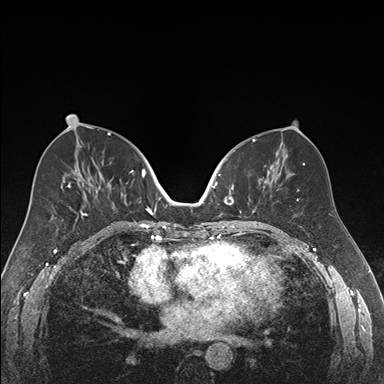
Breast MRI (dynamic contrast-enhanced), one axial slice; position 82 of 176 along the scan axis; dynamic contrast-enhanced series, time point 2 of 7 at this slice position (early post-contrast); 1.5 T; TE 1.6 ms, TR 4.2 ms; 1.2 mm slice thickness; 384 × 384 image matrix. Female patient.
Outlined on this slice (semi-automatically segmented with operator editing):
- enhancing-tissue mask used for the functional tumour volume (all voxels passing the contrast-enhancement thresholds inside the analysis volume; usually the tumour): bounding box (x1, y1, x2, y2) in pixels: (218, 165, 270, 222)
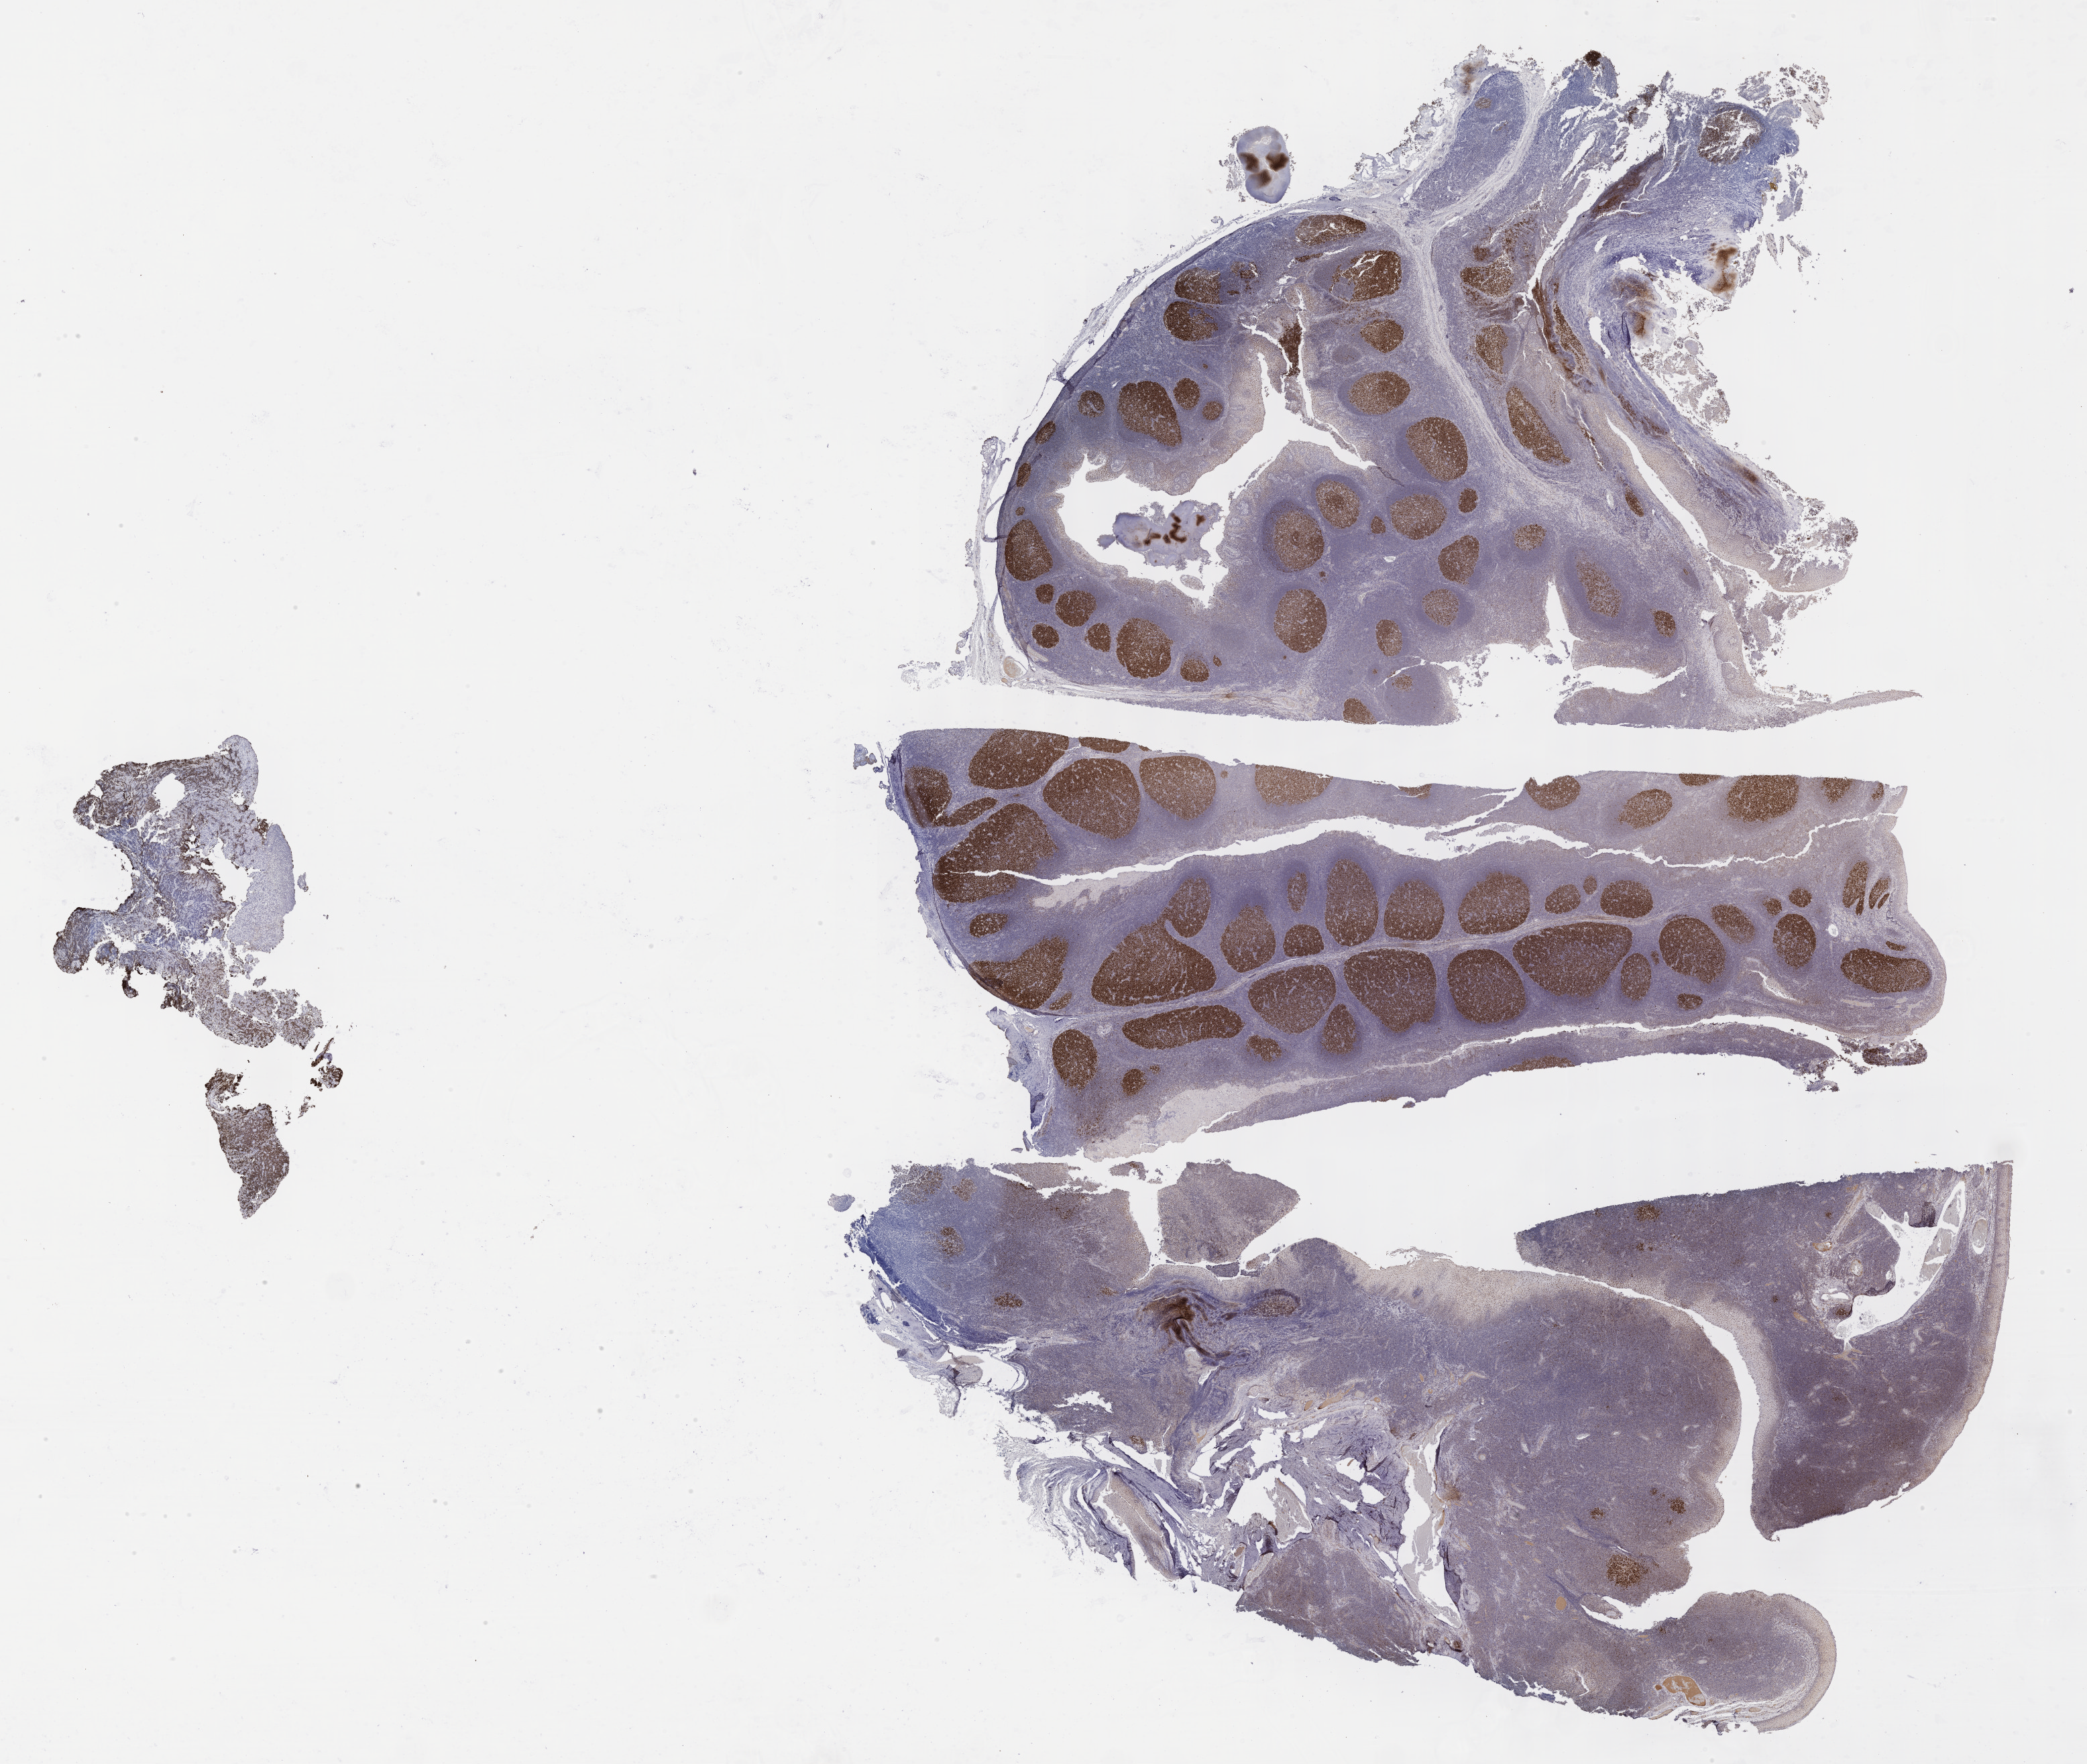
IHC for BCL6, whole-slide image, shown as a low-resolution overview of the whole scanned area (about 25.2 x 21.3 mm). Tumor tissue. Site: gum of mandible. Patient male; 10 years old.
Histologic diagnosis: Burkitt lymphoma, NOS.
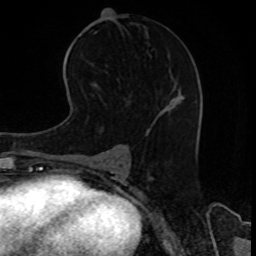
Breast MRI, one axial slice. Position 45 of 80 along the scan axis. Cropped to one breast. Dynamic contrast-enhanced series, time point 2 of 8 at this slice position (early post-contrast). 1.5 T. TE 4.2 ms, TR 7 ms. 2 mm slice thickness. 256 × 256 image matrix. Female patient.
Outlined on this slice (semi-automatic segmentation, software-assisted and operator-edited):
- enhancing-tissue mask used for the functional tumour volume (all voxels passing the contrast-enhancement thresholds inside the analysis volume; usually the tumour): bounding box <169,101,171,105> (left, top, right, bottom; pixels)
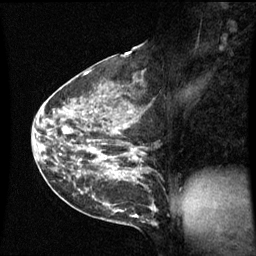
Breast MRI (dynamic contrast-enhanced), one sagittal slice; position 27 of 60 along the scan axis; dynamic contrast-enhanced series, image 2 of 3 at this slice position (ordered by acquisition); 1.5 T; TE 4.2 ms, TR 8.9 ms; 2.4 mm slice thickness; 256 × 256 image matrix, field of view 210 × 210 mm. Patient: female, 42 years. Case-level facts recorded for this patient, not image findings: setting: breast cancer imaged before/during neoadjuvant chemotherapy; receptor status: HER2-positive.
Outlined on this slice (semi-automatically segmented with operator editing):
- analysis volume of interest (the breast-tissue region the enhancement analysis was run in; not a lesion): bounding box <62,93,157,210> (left, top, right, bottom; pixels)
- tumour enhancement mask (voxels above the 70 % enhancement threshold inside the analysis volume of interest): <65,125,135,174>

--------------------------------------------------

* What the exercise asks: For this exercise, set down the lines in the entries above from the one with "165, 270, 222)" through the one with "<169,101,171,105> (left, top, right, bottom; pixels)" exactly as written, without any pictures.

* Solution for this problem:
- enhancing-tissue mask used for the functional tumour volume (all voxels passing the contrast-enhancement thresholds inside the analysis volume; usually the tumour): bounding box (x1, y1, x2, y2) in pixels: (218, 165, 270, 222)
IHC for BCL6, whole-slide image, shown as a low-resolution overview of the whole scanned area (about 25.2 x 21.3 mm). Tumor tissue. Site: gum of mandible. Patient male; 10 years old.
Histologic diagnosis: Burkitt lymphoma, NOS.
Breast MRI, one axial slice. Position 45 of 80 along the scan axis. Cropped to one breast. Dynamic contrast-enhanced series, time point 2 of 8 at this slice position (early post-contrast). 1.5 T. TE 4.2 ms, TR 7 ms. 2 mm slice thickness. 256 × 256 image matrix. Female patient.
Outlined on this slice (semi-automatic segmentation, software-assisted and operator-edited):
- enhancing-tissue mask used for the functional tumour volume (all voxels passing the contrast-enhancement thresholds inside the analysis volume; usually the tumour): bounding box <169,101,171,105> (left, top, right, bottom; pixels)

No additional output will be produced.